# CNC Comparison



## 97Camel10 (Aug 12, 2005)

View article that compares the Shark with the Digital Wood Carver.


----------



## jw2170 (Jan 24, 2008)

Welcome to the forum, Lee.

Is that a question or a statement?

I do not know of any comparison.

PS...moved your post to the CNC section.


----------



## 4DThinker (Feb 16, 2014)

I'm guessing this was the article the OP referred to: Rockler Shark Pro vs Carvewright/Compucarve CNC Router Wood Carving Machine

4D


----------



## old55 (Aug 11, 2013)

Welcome to the forum Lee.


----------



## RainMan 2.0 (May 6, 2014)

Welcome to the forum Lee. I'm like you , I'd love to have cnc router someday


----------



## Semipro (Mar 22, 2013)

Hello Lee, glad you found us, it's great to have you as a member of the community, welcome to Router Forums.


----------



## 97Camel10 (Aug 12, 2005)

jw2170 said:


> Welcome to the forum, Lee.
> 
> Is that a question or a statement?
> 
> ...


"Is that a question or a statement?

I do not know of any comparison.

PS...move your post to the CNC section.+

James
Sydney, Australia.


Thanks for the quick response. Being a newbee I couldn't find the comparison I needed and thought those expert in the forum would know better than me. And you did because there is none. Someone compared the Shark with Carvewright which isn't what I need. However, some of your forum members had earlier posts with very knowledgeable software comparisons that are most helpful.

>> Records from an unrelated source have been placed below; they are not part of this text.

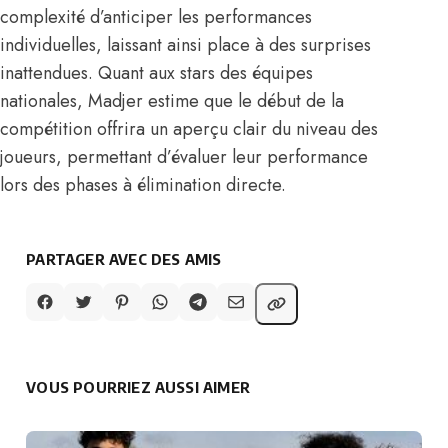
complexité d’anticiper les performances
individuelles, laissant ainsi place à des surprises
inattendues. Quant aux stars des équipes
nationales, Madjer estime que le début de la
compétition offrira un aperçu clair du niveau des
joueurs, permettant d’évaluer leur performance
lors des phases à élimination directe.
PARTAGER AVEC DES AMIS
VOUS POURRIEZ AUSSI AIMER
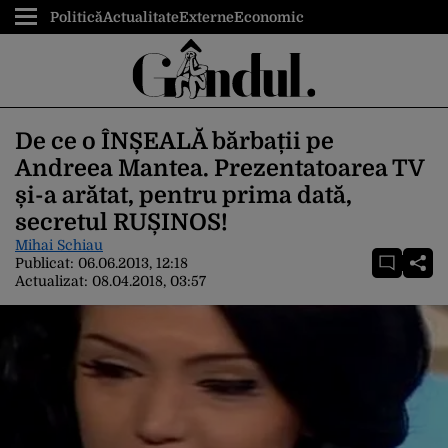
Politică
Actualitate
Externe
Economic
De ce o ÎNȘEALĂ bărbații pe
Andreea Mantea. Prezentatoarea TV
și-a arătat, pentru prima dată,
secretul RUȘINOS!
Mihai Schiau
Publicat:
06.06.2013, 12:18
Actualizat:
08.04.2018, 03:57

I'll be glad to move my posts to wherever you say as soon as I learn how.

I have done a profile twice but have no idea where it floating around in cyberland.

Thank you


----------



## jw2170 (Jan 24, 2008)

Hi Lee,
your public profile is up and running. Thanks for taking the time to fill in the profile.

Some posts from new members are held up until released by the moderators ( an anti-spam thing)......


----------